Q1 2025 Regions Financial Corp Earnings Call

In This Article:

Participants

Dana Nolan Nolan; Executive Vice President & Head, Investor Relations; Regions Financial Corp

John Turner; Chairman, President and Chief Executive Officer of Regions Financial Corporation; Regions Financial Corp

David Turner; Chief Financial Officer, Senior Executive Vice President of the Company and the Bank; Regions Financial Corp

Scott Siefers; Analyst; Piper Sandler

John Pancari; Analyst; Evercore ISI

Ebrahim Poonawala; Analyst; Bank of America Merrill Lynch

Matt O'Connor; Analyst; Deutsche Bank

Erika Najarian; Analyst; UBS

Gerard Cassidy; Analyst; RBC Capital Markets

Christopher Spahr; Analyst; Wells Fargo Securities, LLC

Betsy Graseck; Analyst; Morgan Stanley

Presentation

Operator

Good morning and welcome to the Regions Financial Corporation's quarterly earnings call. My name is Chris and I'll be your operator for today's call.
(Operator Instructions) At the end of the call, there will be a question-and-answer session. (Operator Instructions)
I will now turn the call over to Dana Nolan to begin.

Dana Nolan Nolan

Thank you, Chris. Welcome to Regions first quarter earnings call. John and David will provide high-level commentary regarding our results. Earnings documents, which include our forward-looking statement disclaimer and non-GAAP reconciliation, are available in the Investor Relations section of our website. These disclosures cover our presentation materials, today's prepared remarks, and Q&A.
I will now turn the call over to John.

John Turner

Thank you, Dana, and good morning, everyone. We appreciate you joining our call today. Earlier this morning, we reported strong quarterly earnings of $465 million resulting in earnings per share of $0.51, and adjusted earnings of $487 million and adjusted earnings per share of $0.54.
We delivered pre-tax pre-provision income of $745 million, a 21% increase year over year, and we generated a return on tangible common equity of 18%. We're pleased with our performance and believe we are well prepared to face the current market uncertainty.
At Regions, we remain committed to our long-standing strategic priorities of soundness, profitability, and growth. These priorities support our ability to generate consistent, sustainable, long-term performance. They're also the foundation underpinning our decade-long plus journey to transform our bank.
Over the last 10+ years, we have strengthened our soundness through enhancements to our interest rate risk, credit risk, and capital and liquidity management frameworks, while fortifying our operational and compliance practices to support growth.
We meaningfully improved our profitability through diversifying our revenue streams, focusing on appropriate risk adjusted returns and disciplined expense management.
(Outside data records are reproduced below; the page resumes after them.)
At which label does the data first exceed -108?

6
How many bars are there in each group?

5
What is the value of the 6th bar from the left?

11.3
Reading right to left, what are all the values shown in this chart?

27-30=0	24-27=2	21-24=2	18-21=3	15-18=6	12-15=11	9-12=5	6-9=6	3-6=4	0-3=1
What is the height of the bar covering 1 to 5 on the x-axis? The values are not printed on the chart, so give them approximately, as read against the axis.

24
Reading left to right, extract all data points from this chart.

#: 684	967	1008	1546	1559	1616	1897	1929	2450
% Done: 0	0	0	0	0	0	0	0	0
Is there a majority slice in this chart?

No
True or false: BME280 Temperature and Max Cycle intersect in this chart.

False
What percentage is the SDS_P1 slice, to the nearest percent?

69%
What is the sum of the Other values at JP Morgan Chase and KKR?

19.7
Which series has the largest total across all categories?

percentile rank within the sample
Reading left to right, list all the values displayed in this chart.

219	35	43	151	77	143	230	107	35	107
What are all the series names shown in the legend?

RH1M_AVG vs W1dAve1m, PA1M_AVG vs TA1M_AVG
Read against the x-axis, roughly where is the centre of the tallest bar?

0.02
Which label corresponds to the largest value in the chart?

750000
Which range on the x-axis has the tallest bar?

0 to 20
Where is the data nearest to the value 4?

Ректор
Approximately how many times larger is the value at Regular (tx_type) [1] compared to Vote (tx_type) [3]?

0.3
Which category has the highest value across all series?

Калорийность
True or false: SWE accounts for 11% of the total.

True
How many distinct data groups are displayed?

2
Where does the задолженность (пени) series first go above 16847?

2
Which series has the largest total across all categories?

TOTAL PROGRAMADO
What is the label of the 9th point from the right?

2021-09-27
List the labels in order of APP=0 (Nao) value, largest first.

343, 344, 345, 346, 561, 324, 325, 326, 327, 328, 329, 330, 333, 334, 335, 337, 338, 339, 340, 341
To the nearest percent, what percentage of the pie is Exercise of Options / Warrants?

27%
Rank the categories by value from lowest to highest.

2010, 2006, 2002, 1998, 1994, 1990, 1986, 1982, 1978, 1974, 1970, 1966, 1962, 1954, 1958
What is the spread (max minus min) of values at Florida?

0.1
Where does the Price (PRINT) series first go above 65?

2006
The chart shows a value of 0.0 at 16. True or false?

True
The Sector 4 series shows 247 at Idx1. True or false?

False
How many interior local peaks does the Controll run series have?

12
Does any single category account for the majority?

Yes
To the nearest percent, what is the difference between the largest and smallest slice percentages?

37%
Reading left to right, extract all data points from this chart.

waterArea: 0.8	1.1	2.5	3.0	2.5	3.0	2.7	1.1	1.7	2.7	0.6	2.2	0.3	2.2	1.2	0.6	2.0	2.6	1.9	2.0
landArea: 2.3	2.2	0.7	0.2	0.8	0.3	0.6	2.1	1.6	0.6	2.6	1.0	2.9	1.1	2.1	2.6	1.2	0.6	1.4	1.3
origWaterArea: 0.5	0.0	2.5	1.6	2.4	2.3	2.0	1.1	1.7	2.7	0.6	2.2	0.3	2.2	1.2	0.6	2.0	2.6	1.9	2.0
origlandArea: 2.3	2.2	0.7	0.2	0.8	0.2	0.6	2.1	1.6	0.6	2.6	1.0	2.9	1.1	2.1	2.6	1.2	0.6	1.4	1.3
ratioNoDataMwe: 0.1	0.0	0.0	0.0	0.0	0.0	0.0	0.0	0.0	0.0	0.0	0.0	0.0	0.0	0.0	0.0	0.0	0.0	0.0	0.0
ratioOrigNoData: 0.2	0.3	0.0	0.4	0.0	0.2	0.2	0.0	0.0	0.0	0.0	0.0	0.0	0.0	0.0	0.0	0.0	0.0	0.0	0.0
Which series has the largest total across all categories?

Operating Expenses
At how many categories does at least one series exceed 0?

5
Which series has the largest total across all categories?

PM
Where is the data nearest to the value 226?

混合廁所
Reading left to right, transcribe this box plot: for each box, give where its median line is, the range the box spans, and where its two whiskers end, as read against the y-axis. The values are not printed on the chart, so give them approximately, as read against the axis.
And over the last five years we have generated top quartile organic loan and deposit growth while continuing to make investments in talent, technology, products and services to further grow our business.
These efforts have contributed to significant improvement in our return on tangible common equity. In 2015, our return was in the bottom quartile. In each of the last four years, we delivered the highest return on tangible common equity among our peers. Additionally, we've generated top quartile earnings per share growth and over both a 5 and 10-year period.
Our de-risking efforts and best-in-class hedging program have contributed to a strong capital position. This is evident in the most recent CCAR stress test results, as our projected post-stress capital degradation was well below the peer median. And our pre-tax pre-provision income coverage of projected stress losses was the highest among our peers.
We believe our robust capital balances and strong organic capital generation position us well to perform across an array of potential economic conditions. Our enviable footprint provides us with both a low cost and granular core deposit base, as well as favorable growth opportunities from our high growth priority markets.
This benefit, coupled with our proven strategic plan and experienced team with a record of successful execution, leads us to feel good about our positioning for 2025 and beyond.
With respect to 2025, our outlook for unemployment has increased, and there is an expectation for a pronounced slowdown in GDP growth. But at present, our base case does not include a recession. Our clients remain optimistic that the economy will improve, but current conditions have created uncertainty, which has caused many of our clients to delay investments.
Importantly, we remain well positioned to generate consistent results and support our clients regardless of the market backdrop and economic conditions.
With that, I'll hand it over to David to provide some highlights regarding the quarter.